** WORK TO DO **
Reproduce the lines of the listing below verbatim, from the line containing "family: Lamiaceae" through the last line of the listing, both ends included.

** RECORDS FOR PROCESSING **
-------------------------

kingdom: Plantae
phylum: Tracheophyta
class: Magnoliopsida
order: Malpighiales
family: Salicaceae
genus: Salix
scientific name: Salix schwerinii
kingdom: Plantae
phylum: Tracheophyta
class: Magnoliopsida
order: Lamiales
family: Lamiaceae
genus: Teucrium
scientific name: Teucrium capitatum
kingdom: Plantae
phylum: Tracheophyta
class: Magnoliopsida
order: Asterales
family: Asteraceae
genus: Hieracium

-------------------------

** WRITTEN SOLUTION **
family: Lamiaceae
genus: Teucrium
scientific name: Teucrium capitatum
kingdom: Plantae
phylum: Tracheophyta
class: Magnoliopsida
order: Asterales
family: Asteraceae
genus: Hieracium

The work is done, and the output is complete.